(Stored data entries)
============

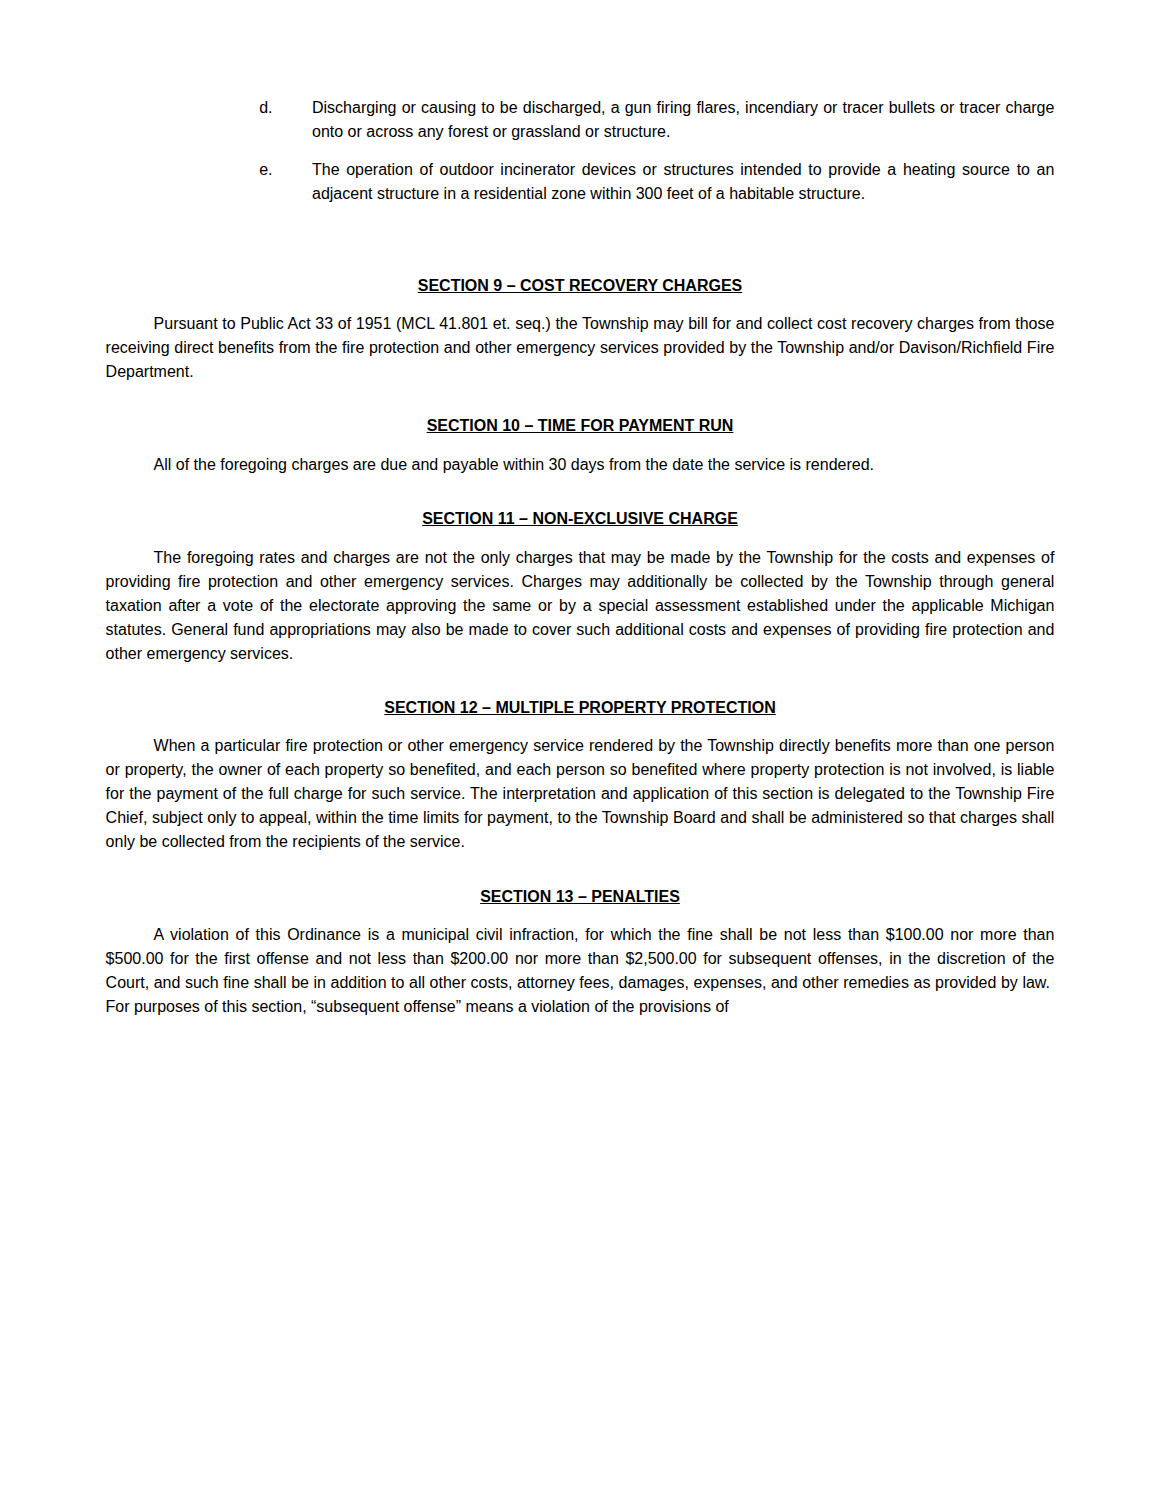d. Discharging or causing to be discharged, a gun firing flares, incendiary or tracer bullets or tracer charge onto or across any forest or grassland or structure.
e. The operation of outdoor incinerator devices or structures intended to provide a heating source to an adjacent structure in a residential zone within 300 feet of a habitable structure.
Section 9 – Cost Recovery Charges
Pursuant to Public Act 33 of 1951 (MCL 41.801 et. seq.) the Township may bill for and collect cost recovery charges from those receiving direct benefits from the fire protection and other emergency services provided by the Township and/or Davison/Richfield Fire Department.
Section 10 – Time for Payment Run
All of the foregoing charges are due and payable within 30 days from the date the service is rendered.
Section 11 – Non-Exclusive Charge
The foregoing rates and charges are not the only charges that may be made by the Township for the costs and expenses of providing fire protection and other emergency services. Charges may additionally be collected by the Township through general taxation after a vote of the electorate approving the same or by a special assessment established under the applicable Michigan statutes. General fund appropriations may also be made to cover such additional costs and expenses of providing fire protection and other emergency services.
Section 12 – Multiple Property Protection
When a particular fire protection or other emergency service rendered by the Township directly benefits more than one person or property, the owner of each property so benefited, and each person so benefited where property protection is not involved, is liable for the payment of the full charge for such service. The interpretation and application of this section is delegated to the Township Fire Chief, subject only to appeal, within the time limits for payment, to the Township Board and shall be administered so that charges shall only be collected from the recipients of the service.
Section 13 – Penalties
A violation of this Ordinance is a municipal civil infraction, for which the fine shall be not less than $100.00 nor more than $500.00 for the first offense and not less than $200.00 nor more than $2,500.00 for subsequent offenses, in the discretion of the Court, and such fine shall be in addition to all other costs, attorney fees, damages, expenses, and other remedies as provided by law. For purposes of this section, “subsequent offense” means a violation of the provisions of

============

» Exercise details
From the entries above, restate word for word the lines from the line containing "Section 9 – Cost Recovery Charges" to the line containing "Section 11 – Non-Exclusive Charge", both ends included, and nothing more.

» Response to the task
Section 9 – Cost Recovery Charges
Pursuant to Public Act 33 of 1951 (MCL 41.801 et. seq.) the Township may bill for and collect cost recovery charges from those receiving direct benefits from the fire protection and other emergency services provided by the Township and/or Davison/Richfield Fire Department.
Section 10 – Time for Payment Run
All of the foregoing charges are due and payable within 30 days from the date the service is rendered.
Section 11 – Non-Exclusive Charge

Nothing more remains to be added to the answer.